#### Your assignment
Transcribe the data exactly, stopping after the "isolé. Ben entraî" line.
********
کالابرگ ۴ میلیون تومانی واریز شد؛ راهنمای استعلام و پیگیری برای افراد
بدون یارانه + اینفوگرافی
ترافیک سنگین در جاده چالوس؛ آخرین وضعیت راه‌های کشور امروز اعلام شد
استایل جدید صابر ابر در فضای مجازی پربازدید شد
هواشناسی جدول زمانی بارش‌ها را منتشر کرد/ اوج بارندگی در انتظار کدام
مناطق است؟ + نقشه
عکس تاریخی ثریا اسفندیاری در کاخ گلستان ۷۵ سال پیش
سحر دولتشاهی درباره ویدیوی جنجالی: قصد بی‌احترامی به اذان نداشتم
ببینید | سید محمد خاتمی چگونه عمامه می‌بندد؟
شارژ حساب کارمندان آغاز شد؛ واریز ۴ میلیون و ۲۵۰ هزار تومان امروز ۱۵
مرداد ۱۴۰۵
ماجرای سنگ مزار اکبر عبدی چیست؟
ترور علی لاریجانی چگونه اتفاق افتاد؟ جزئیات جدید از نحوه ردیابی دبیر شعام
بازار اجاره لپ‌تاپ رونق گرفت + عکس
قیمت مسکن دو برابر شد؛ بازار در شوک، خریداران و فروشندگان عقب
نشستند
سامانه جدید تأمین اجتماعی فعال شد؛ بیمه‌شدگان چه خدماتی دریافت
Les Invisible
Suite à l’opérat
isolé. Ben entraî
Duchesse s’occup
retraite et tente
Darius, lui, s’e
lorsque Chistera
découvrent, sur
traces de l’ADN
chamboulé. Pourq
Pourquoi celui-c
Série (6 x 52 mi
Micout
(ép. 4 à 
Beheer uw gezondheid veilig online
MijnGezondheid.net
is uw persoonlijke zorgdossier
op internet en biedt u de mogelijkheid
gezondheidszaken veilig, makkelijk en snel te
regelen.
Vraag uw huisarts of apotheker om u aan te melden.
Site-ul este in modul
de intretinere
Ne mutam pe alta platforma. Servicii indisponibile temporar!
********
#### Written reply
کالابرگ ۴ میلیون تومانی واریز شد؛ راهنمای استعلام و پیگیری برای افراد
بدون یارانه + اینفوگرافی
ترافیک سنگین در جاده چالوس؛ آخرین وضعیت راه‌های کشور امروز اعلام شد
استایل جدید صابر ابر در فضای مجازی پربازدید شد
هواشناسی جدول زمانی بارش‌ها را منتشر کرد/ اوج بارندگی در انتظار کدام
مناطق است؟ + نقشه
عکس تاریخی ثریا اسفندیاری در کاخ گلستان ۷۵ سال پیش
سحر دولتشاهی درباره ویدیوی جنجالی: قصد بی‌احترامی به اذان نداشتم
ببینید | سید محمد خاتمی چگونه عمامه می‌بندد؟
شارژ حساب کارمندان آغاز شد؛ واریز ۴ میلیون و ۲۵۰ هزار تومان امروز ۱۵
مرداد ۱۴۰۵
ماجرای سنگ مزار اکبر عبدی چیست؟
ترور علی لاریجانی چگونه اتفاق افتاد؟ جزئیات جدید از نحوه ردیابی دبیر شعام
بازار اجاره لپ‌تاپ رونق گرفت + عکس
قیمت مسکن دو برابر شد؛ بازار در شوک، خریداران و فروشندگان عقب
نشستند
سامانه جدید تأمین اجتماعی فعال شد؛ بیمه‌شدگان چه خدماتی دریافت
Les Invisible
Suite à l’opérat
isolé. Ben entraî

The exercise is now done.